Gemütlich – das ist das Wort, das den Start in Gondo wohl am besten charakterisiert. Kein wildes Losrennen, kein Positionsgerangel, ganz gemächlich setzt sich der Läufertross in Bewegung. Für ein flottes Einlaufen gibt es zunächst einmal auch kaum Gelegenheit, denn die Strecke zeigt von Anfang an „Biss“. Es dauert nur Momente und schon haben wir Gondo über die Simplonpassstraße N9 verlassen. Gleich am Ortsausgang zweigt ein holprigen Pfad ab und führt oberhalb der Passstraße, die in der Schlucht zum Schutz vor Steinschlag weitgehend in Form von Galerien eingehaust ist, weiter.

Der Pfad führt parallel zur Straße zunächst nur leicht bergan. So habe ich Gelegenheit, das mich umgebende Naturschauspiel auf mich wirken zu lassen. Geradezu dramatisch wirkt die Enge der Schlucht, durch die sich die Straße und unser Weg zwängen. Der wilde Eindruck wird verstärkt durch die Wolkenfetzen, die oberhalb der schroffen, sich bis zu mehrere hundert Meter senkrecht empor türmenden Steilwände hängen. Kleinere Wasserfälle stürzen von den Wänden, nur spärlich gelingt es dem Grün, in den Wänden zu wurzeln.

Über eine schmale Metallrostbrücke queren wir die im Talgrund tosend gischtende Doveria. Weiter geht es auf einem schmalen steinigen Pfad, der sich zwischen Felsbrocken durch lichten Wald schlängelt. Nach einem Geröllfeld erwartet uns die erste konditionelle Bewährungsprobe. In engen, steilen Serpentinen windet sich der Pfad empor, gleich danach müssen wir eine lange, über den Fels führende Metalltreppe erklimmen. Oben angekommen verschwinden wir durch eine geöffnete Tür im Berg. Wir durchlaufen den düsteren, dürftig beleuchteten Stollen des „Fort Gondo“, einer Wehranlage aus dem Zweiten Weltkrieg. Ein Geschütz am Stolleneingang erinnert an den einstigen Bestimmungszweck. Die Decke ich so niedrig, dass ich vorsichtshalber den Kopf einziehe, und das über (gefühlte) mehrere hundert Meter. Insofern bin ich froh, als ich wieder das Tageslicht erreiche. Gleich am Stollenausgang ist die erste Wasserverpflegung eingerichtet.

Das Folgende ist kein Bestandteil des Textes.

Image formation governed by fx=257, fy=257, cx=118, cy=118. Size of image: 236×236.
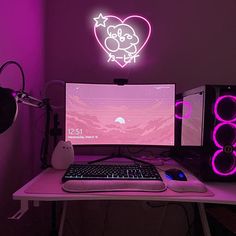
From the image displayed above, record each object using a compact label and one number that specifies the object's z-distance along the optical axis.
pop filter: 0.81
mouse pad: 0.93
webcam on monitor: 1.41
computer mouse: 1.09
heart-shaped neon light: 1.66
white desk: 0.90
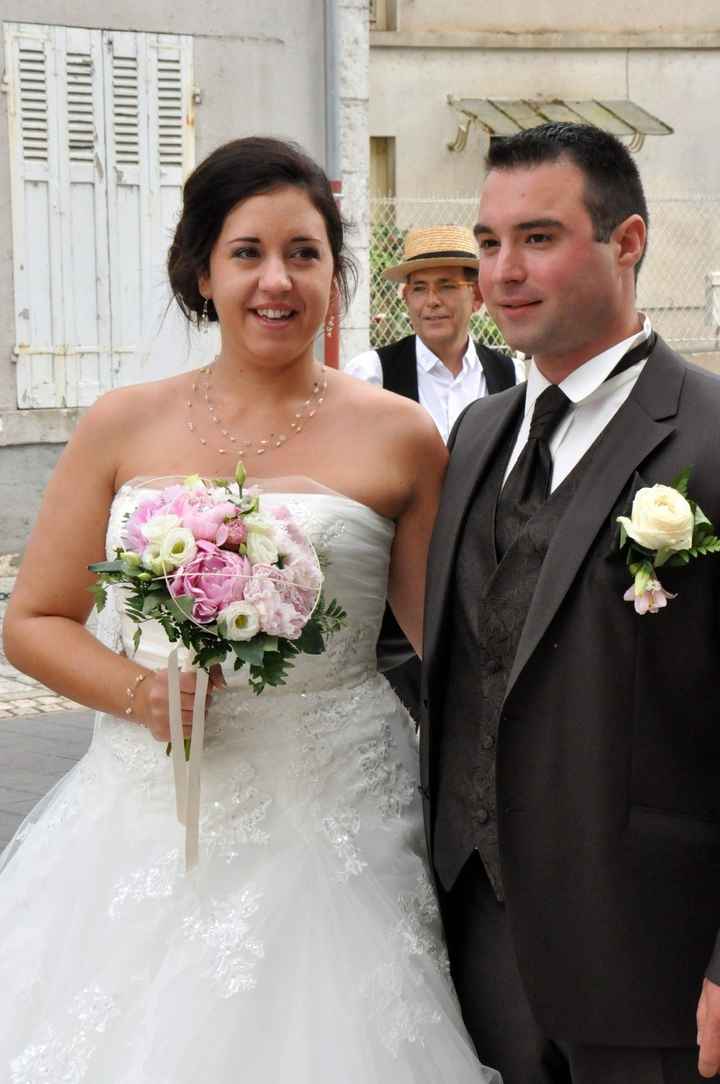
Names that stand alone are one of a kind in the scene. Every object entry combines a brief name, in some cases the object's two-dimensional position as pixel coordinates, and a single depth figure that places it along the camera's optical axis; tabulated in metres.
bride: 2.83
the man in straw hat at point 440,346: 6.66
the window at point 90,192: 10.27
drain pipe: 11.04
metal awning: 21.52
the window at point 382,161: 22.03
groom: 2.59
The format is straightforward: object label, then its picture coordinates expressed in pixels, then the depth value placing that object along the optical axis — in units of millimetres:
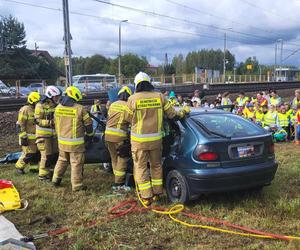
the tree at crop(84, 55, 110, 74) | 74341
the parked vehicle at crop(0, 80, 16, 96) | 22793
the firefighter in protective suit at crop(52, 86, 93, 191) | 4880
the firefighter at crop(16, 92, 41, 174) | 6069
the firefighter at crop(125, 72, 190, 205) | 4215
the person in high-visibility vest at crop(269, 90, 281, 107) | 9934
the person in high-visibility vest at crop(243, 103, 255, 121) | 9825
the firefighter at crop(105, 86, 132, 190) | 4886
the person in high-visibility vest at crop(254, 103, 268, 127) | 9392
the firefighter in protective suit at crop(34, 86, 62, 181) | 5581
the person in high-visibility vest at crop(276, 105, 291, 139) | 8895
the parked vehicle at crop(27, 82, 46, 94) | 23843
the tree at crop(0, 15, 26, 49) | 36638
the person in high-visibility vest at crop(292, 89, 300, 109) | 9227
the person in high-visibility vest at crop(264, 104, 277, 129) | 9060
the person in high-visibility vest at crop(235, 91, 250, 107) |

Und weiter geht es durch die Schlucht, häufig über Metallstiegen und -treppen und bisweilen ganz nahe der Passtrasse, wenn die Schlucht keinen anderen Weg erlaubt. Besonders eindrucksvoll sind die Blicke durch die Schlucht dort, wenn wir der Doveria besonders nahe kommen oder diese queren. Geradezu malerisch wirken die gemauerten Rundbogenbrücken, die als Relikte der ansonsten hier nicht mehr existenten alten Passstraße erhalten wurden und jetzt primär nur noch Kulisse sind.

Langsam weitet sich die Schlucht und wir entfernen uns von der Passtrasse. Es wird ruhiger, das Rauschen des Baches und des Autoverkehrs verschwindet immer mehr. Der idyllischer Pfad führt ein Stück direkt an der Steilwand entlang, dann durch ein mit Felsen durchsetztes offenes Waldgelände. Der Lauf ist hier herrlich entspannend.

Ein letztes Mal queren wir noch die Doveria. Kaum zu glauben ist, dass der hier breit und ruhig dahin plätschernde Bach nur wenige Hundert Meter weiter zum wilden Gebirgsbach mutiert. Allenfalls der auffallend breite Geröllrand des Bachs lässt erahnen, dass die Doveria bisweilen auch andere Wassermassen bewegt. Im Moment bietet sich mir aber ein Alpenidyll wie aus dem Bilderbuch: Wälder und hohe Berge am Horizont rahmen das sich in der Ferne verlierende Bachbett ein.

Gabi (1.240 üNN) heißt der kleine Weiler, den wir am Ende der Schlucht erreichen. Die ersten fünf Kilometer liegen hinter uns. Und siehe da: Auch die ersten etwa 400 Höhenmeter sind überwunden.